This post is authored by Joel Don, ISA's community manager and a social media marketing & PR consultant.
The CEO of a global tech manufacturer (that eventually joined the Fortune 500) had the perfect retort to a skeptical business writer. The journalist chided that the company only had 3 percent market share. "Yes, but we have 97 percent to gain."
There's a common sentiment among marketers that industrial automation and manufacturing companies have been slow to embrace social media for business, and research tends to back that up. So it's easy to see why so many feel overwhelmed by the amount of catch up required to get into the game. However, another way to look at a fledgling social business presence is from a position of opportunity: Your company can gradually increment social marketing strategies into your existing sales, marketing and customer service programs. In other words, don't expect to grab 97 percent at once, grow your social media communities on a percent by percent basis.
The good news is even the smallest of industrial businesses probably already has the necessary resources to help build social communities focused on their brands. Essentially, your employees may be your most valued social media asset.
Leveraging your employees as an extension of your social marketing team represents a vast and mostly untapped marketing resource for any brand. You may have heard of the popularized term employee advocacy, and it simply describes enrolling every person in an organization to serve as company advocates or brand ambassadors as part of their everyday social networking activities. If your employees are already sharing and liking online, it's time to use them to help magnify your company presence, increase the reach of your digital marketing programs and drive more traffic to your brand. Your social media army is awaiting orders.

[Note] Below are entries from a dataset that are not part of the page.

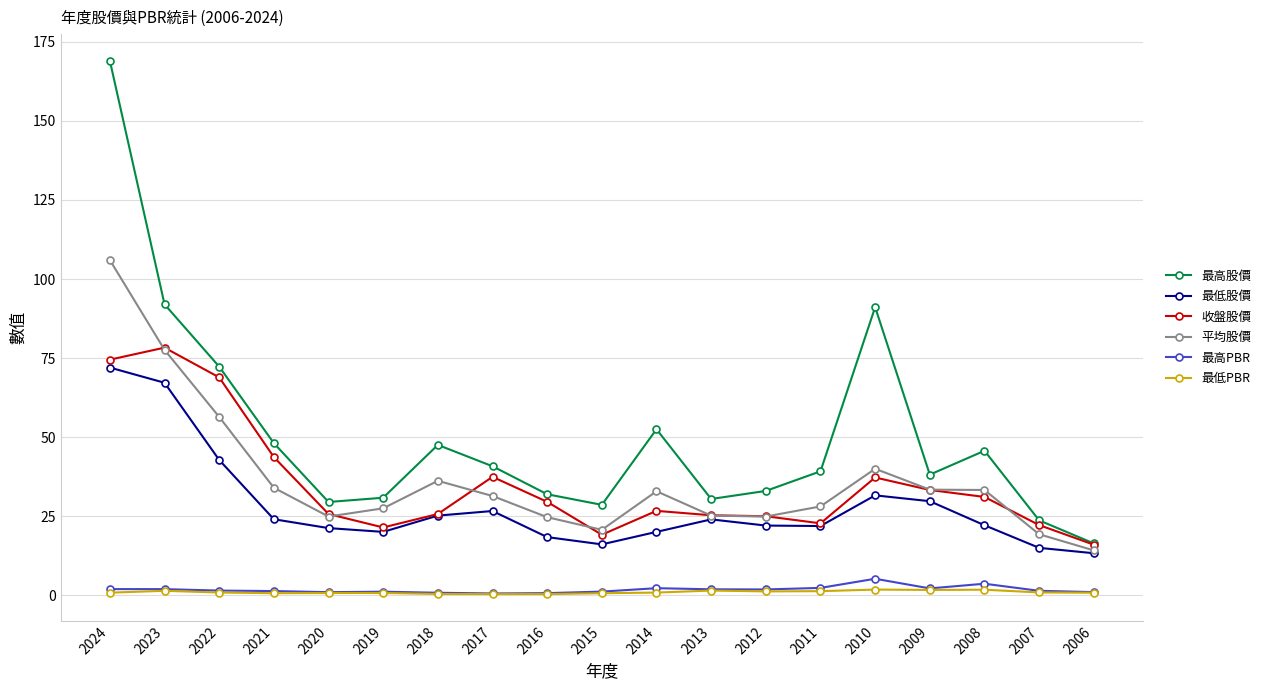

What is the maximum value for 最低股價?

72.0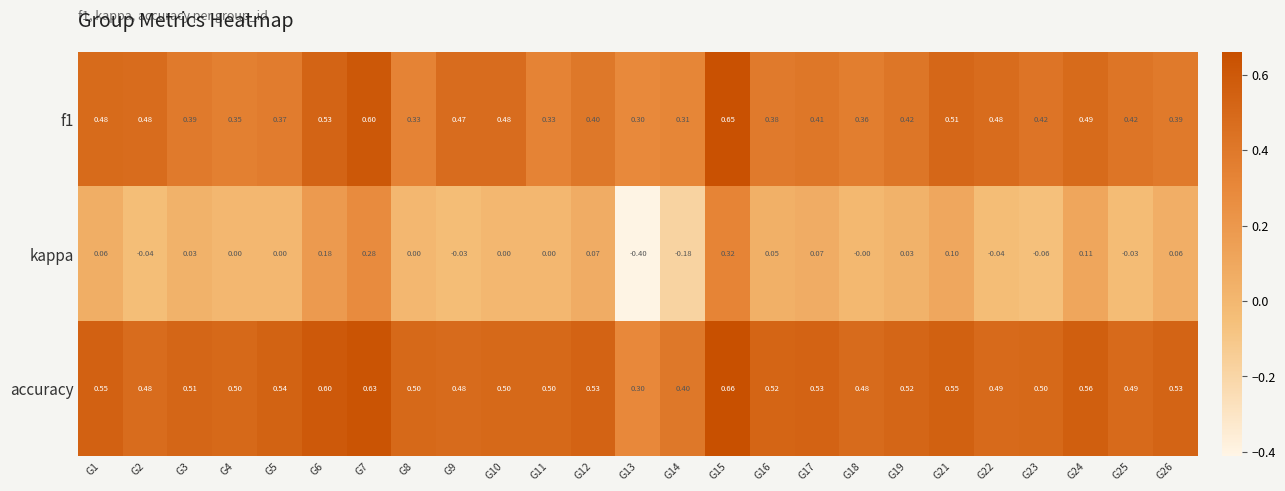

Between G22 and G26, which series saw the biggest shift?

kappa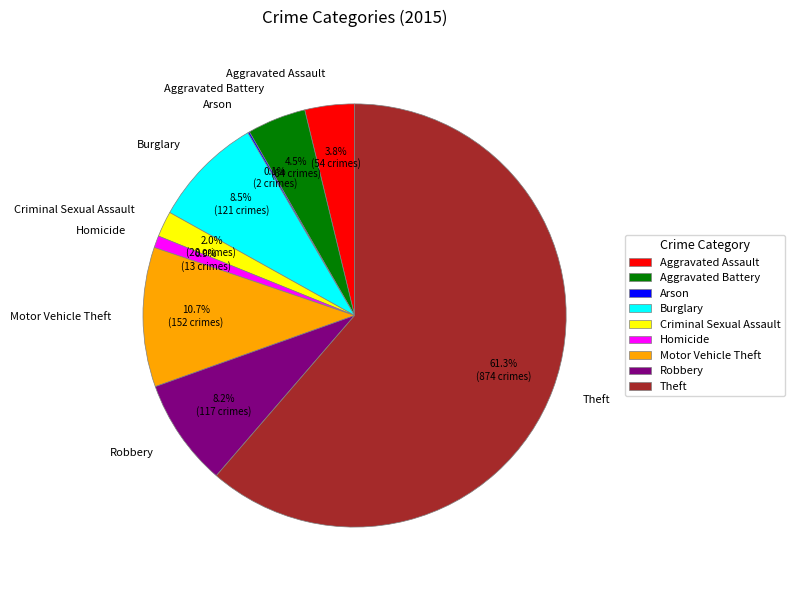

Do Motor Vehicle Theft and Theft together represent more than half of the pie?

Yes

I actually prefer another term to advocates or ambassadors. Consider your employees as marketing partners who have a vested interest in the social media success of your company. If they are immersed in communities online, they already bring: 1) trust that you can’t buy; 2) extended communities of friends and associates that would take years to build; and 3) a face for your company or organization that delivers the all-important human factor to a corporate logo. An advocate or ambassador has a mission or an agenda; a partner has skin in the game.
Extending social marketing through employee influence
The best part is this is not a new strategy. You probably already send employees to trade shows, events, conferences and professional meetings. They speak, network with prospects, customers and connectors, and wear name tags that announce and project your brand. Shift that same paradigm to the social networks and you can accomplish even more at a faster clip if you plan your strategy and create a company action plan, set goals, metrics and KPIs and, most important, establish a consistent company-wide commitment to participation, online brand association and proactive company advocacy. Simply: make it part of the job description. As marketing partners, it's everyone's job and everyone wins.
Getting started
It starts with a few changes and updates. The first step is to make sure employees have included their company affiliation in all of their social media account profiles. Online profiles are those sticky name badges, and deliver context to employee social presence. I’ve spoken with industrial automation CEOs who worry about employee missteps online that might reflect poorly on their brands. There was a similar concern when corporate email was introduced in the 1990s. The C-suite fretted that workers with email accounts might easily disclose company secrets or send inappropriate messages, creating corporate liability scenarios. None of that ever happened. The social networks are no different; the same business decorum rules apply to business meetings, email and now social networking.
But it is popular to establish social media guidelines for employees and certainly is a good idea to offer ongoing employee coaching on best practices for projecting and promoting your brand online. Your internal social media marketing specialists or outside social media consultants can help you develop guidelines and help nurture your employee advocates. Quick tip: Don't turn your guidelines into rules and regulations. You want to encourage employee social media engagement, not make everyone feel they are walking on eggshells.
Employee advocacy will save you money
Here's why employee advocacy makes good business sense. To overcome filtering algorithms that restrict the reach of your Facebook and LinkedIn company page posts, you may have to open your wallet and “boost” or “sponsor” each update. This can be rather expensive if your goal is to reach all the people who, ironically, already have said with a click they want to see your news in their feeds. Nobody knows the secret algorithms that determine the organic reach of updates, but sharing, liking, commenting and other forms of post engagement certainly can't hurt. Your employees are also your community, and they can help extend the organic (vs. paid) reach of your pages by commenting, liking and sharing, just like followers. Employees, after all, are fans of your business too.
There's an associated customer service benefit to employee advocacy. People like buy from people they know and trust. You can spend hundreds or thousands of dollars a month on social media automation tools and analytics platforms. There are even pricey employee advocacy platforms that can help ratchet up your employee influence and significantly bolster your social media marketing goals and objectives. Don’t put the cart before the horse. First get everyone on board and engaging with your communities, then look to the tools and platforms that can take you to the next level.
Start small, win big
Start small and weave yours employees into a social media advocacy program. Deploy your social army to extend brand influence, attach the human face to your company and create higher levels of trust, engagement and organic reach. If you are not partnering with your workers to leverage employee advocacy in social media, you're leaving money on the table when it comes to a vital ingredient of social marketing momentum.
How are you leveraging your employees to extend the reach and influence of your social media marketing programs?